One other instance from Paul before we get to the Christian strippers. In Philippians 3, Paul is trying to communicate how little he values his personal accomplishments. Contrasting himself with men who claim to be something, he wants his readers to see how much stock he puts in his resume. In verse 8, he finds the perfect word to compare his accomplishments with that of Christ: “Indeed, I count everything as loss because of the surpassing worth of knowing Christ Jesus my Lord. For his sake I have suffered the loss of all things and count them as rubbish, in order that I may gain Christ” (Phil. 3:8, ESV). Rubbish? That’s a word a soccer hooligan uses to describe his team’s performance. Rubbish has no concrete meaning for us. The word Paul actually uses is σκυβαλα–a word found scratched on Roman walls as a form of ancient graffiti, a word best translated as s#*t. Now you get the feeling of how offensive it is to Paul for us to compare our accomplishments with the accomplishments of Christ.
What about Christian Strippers?
Well, I was reading in Colossians this week in preparation for Sunday’s sermon, and I noticed that again something has been lost in translation, particularly in chapters 2 and 3. In the book of Colossians, Paul communicates to us the significance of our status in Christ. Everything is connected to our identification in Christ. In Colossians 2:11-12, he explains that what has happened to us in Christ is the ultimate form of circumcision: “In him also you were circumcised with a circumcision made without hands, by putting off the body of the flesh, by the circumcision of Christ.”

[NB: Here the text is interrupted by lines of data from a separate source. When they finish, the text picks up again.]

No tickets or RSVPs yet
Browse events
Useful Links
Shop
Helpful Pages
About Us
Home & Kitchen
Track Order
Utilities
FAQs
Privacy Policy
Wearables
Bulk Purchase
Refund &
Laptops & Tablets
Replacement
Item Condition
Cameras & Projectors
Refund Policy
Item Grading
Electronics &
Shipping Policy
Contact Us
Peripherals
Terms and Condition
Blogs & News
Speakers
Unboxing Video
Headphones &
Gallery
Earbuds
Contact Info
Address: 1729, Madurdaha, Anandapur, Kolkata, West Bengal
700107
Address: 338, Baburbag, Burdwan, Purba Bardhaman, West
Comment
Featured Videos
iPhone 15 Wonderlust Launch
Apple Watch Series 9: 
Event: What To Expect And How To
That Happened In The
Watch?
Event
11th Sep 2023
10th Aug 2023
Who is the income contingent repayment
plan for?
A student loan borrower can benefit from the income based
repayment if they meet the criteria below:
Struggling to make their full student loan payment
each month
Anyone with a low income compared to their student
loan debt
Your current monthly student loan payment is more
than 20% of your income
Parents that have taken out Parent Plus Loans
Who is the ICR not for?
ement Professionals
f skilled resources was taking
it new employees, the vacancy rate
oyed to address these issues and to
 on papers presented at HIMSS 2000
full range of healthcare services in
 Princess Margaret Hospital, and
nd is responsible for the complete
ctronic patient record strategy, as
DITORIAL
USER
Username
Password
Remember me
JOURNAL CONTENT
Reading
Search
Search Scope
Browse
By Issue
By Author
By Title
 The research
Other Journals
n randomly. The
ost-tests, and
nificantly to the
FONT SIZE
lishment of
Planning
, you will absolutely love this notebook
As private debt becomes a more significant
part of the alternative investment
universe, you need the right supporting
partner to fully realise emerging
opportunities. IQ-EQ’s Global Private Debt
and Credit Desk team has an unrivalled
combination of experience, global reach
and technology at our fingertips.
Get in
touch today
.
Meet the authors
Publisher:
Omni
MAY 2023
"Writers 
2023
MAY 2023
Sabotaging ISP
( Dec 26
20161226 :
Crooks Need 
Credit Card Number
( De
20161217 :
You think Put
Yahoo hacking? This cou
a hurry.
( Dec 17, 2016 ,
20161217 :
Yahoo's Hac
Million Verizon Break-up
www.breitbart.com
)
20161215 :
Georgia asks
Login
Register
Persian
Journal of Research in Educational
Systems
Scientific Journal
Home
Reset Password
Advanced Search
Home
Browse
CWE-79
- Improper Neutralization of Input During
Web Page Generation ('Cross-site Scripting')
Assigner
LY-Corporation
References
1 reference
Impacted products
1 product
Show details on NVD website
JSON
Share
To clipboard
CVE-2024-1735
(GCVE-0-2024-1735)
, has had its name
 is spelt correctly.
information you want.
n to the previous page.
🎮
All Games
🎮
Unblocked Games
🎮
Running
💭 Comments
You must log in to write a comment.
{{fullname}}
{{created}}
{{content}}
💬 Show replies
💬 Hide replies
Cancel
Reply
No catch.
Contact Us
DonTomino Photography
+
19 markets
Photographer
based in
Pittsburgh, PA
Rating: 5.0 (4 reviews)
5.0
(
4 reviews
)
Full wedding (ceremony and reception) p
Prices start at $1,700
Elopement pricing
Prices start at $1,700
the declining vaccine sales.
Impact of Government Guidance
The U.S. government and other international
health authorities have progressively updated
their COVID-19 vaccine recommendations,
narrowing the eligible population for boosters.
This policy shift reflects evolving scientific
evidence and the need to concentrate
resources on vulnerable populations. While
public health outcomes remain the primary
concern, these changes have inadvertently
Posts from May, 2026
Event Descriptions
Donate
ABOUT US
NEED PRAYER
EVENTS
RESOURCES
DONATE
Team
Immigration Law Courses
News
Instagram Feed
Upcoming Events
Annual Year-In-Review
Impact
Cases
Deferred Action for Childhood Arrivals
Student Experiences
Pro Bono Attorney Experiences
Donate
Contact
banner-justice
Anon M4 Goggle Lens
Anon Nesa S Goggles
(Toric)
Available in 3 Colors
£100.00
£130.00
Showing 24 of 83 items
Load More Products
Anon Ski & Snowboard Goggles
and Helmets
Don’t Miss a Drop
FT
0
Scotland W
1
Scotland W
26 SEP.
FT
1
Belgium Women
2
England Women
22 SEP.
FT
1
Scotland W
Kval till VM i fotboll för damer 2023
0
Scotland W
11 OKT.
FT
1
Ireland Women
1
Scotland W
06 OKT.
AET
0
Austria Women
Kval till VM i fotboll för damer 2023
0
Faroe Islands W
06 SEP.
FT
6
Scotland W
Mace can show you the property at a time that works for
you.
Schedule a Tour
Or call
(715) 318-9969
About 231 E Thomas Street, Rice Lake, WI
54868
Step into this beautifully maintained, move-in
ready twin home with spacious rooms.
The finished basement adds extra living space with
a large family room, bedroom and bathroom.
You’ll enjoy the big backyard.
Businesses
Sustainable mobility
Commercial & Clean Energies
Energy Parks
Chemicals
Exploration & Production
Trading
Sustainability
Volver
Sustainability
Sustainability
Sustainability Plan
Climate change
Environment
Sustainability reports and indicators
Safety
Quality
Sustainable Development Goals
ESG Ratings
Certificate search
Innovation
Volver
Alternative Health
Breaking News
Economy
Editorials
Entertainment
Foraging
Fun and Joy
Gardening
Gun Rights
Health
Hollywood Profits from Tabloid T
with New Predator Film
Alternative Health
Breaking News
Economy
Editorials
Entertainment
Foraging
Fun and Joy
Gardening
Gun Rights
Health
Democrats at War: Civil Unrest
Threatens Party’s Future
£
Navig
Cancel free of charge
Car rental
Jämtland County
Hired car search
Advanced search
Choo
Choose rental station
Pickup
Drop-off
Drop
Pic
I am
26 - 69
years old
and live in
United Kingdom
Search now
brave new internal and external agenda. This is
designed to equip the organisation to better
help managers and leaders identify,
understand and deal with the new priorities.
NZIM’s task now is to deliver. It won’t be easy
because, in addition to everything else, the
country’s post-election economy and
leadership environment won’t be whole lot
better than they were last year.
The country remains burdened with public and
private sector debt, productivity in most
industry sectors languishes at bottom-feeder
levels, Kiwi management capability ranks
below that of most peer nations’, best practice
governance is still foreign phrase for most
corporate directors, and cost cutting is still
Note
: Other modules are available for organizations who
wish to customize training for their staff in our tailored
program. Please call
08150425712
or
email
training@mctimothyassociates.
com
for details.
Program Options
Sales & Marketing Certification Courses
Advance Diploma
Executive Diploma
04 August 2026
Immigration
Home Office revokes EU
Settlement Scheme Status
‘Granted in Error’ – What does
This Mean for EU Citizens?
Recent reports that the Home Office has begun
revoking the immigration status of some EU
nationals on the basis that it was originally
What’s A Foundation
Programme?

The problem with this translation is that putting off is a very vague rendering of a quite specific word, a word that greatly effects our understanding of the passage. Paul is developing a metaphor using two words that are opposites: ἀπεκδύομαι (disrobe/strip off) and ἐνδύομαι (clothe). The “circumcision not made with human hands” Paul speaks of is the stripping off of the entire body of flesh. No longer is a small part of skin stripped off, but the entire sinful flesh is stripped off like a filthy garment. He goes on in the next verse to explain how baptism symbolizes this stripping away. We have passed completely under the water, burying the old man, and have been raised with Jesus. Baptism, then, symbolizes a circumcision–a stripping off–of the entire flesh in Christ, while the circumcision of the OT only removed a small part of flesh.
When we come to chapter 3, this contrast resurfaces in verses 9 and 10: “Do not lie to one another, seeing that you have put off [stripped off] the old man with its practices and have put on [clothed yourselves with] the new man, which is being renewed in knowledge after the image of its Creator.” Essentially, we are called to be Christian strippers. We have stripped off the old man, and we have clothed ourselves with the New Man–that is, Christ. In Paul’s mind, it is congruent with our reality as believers to put to death the old man with all of his accoutrements and sinful accessories, and to further clothe ourselves with the attributes of Christ.
We strip off the members of the old man; we clothe ourselves with the spotlessly clean and righteous garments of Christ. However, we miss this entire beautiful metaphor if we translate these words as “put off” and “put on”. Only once we realize Paul is using language typically associated with stripping off and putting on clothing do we connect all of the dots.
What of Our [censored] Translations?
Do not despair, and certainly don’t throw out your ESV, NASB, or whatever translation you have. Honestly, I don’t have time to sit down and put together a translation of the 66 books of the Bible, and even if I did I am certain it would be a pitiful sight compared to the amazing translations out there. No, my encouragement to you is that you put some pressure on you pastor to make sure he is bringing out these metaphors that might be obscured during the translation process.
P.S.–If you are looking for more [censored] passages, investigate 1 Kings 12:10, Isaiah 64:6, and 1 Samuel 25:34.